# Consigne:
D'après le texte sur l'arrivée de Nathalie Kosciusko-Morizet à Paris, dans quel arrondissement a-t-elle décidé de prendre la tête de liste ?

07/04/2013

NKM : DU PARACHUTAGE A LA CHUTE

Nathalie Kosciusko-Morizet, qui a toujours tranquillement hérité de ses mandats, imaginait son arrivée à Paris comme un confortable parachutage sur le Champ de Mars. Pas de chance, elle est tombée sur un champ de mines.

 

Sa décision de prendre la tête de liste dans le 14ème arrondissement a fait découvrir un peu tard aux élus locaux UMP son mépris pour les militants et les électeurs. Ils auraient été moins surpris s’ils avaient demandé leur avis aux habitants de Longjumeau, qu’elle a abandonné du jour au lendemain pour venir chercher, croit-elle, gloire et pouvoir à Paris.

Elle avait déjà commencé sa campagne de la pire des manières, avec une primaire entachée de fraudes manifestes, dénoncées par ses propres amis. Aujourd’hui, elle divise encore plus la droite parisienne et va devoir affronter des dissidences au sein même de l’UMP. Son incapacité à gérer son propre camp en dit long sur ses carences pour diriger la capitale de la France.

# Bloc de données:
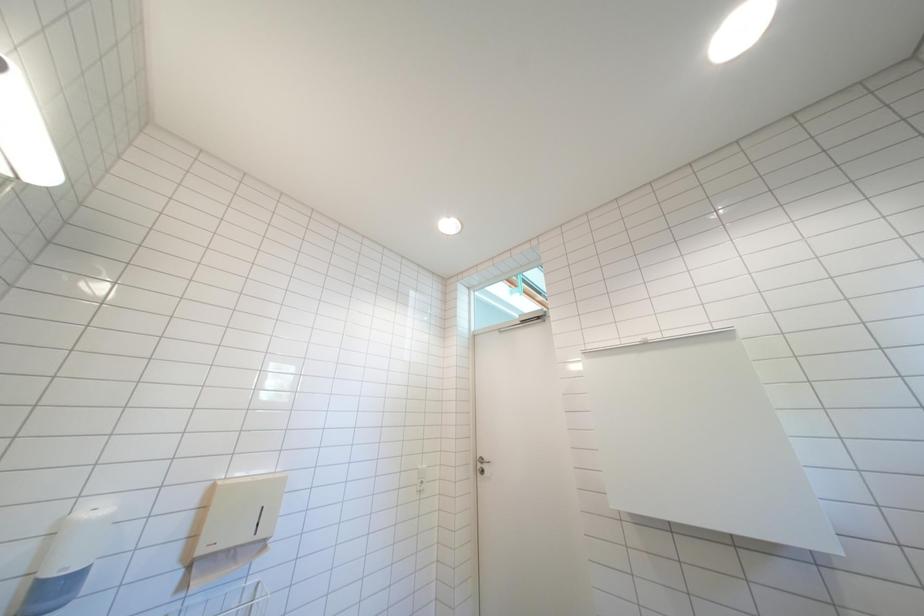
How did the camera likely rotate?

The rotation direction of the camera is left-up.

# Réponse:
Dans le 14ème arrondissement.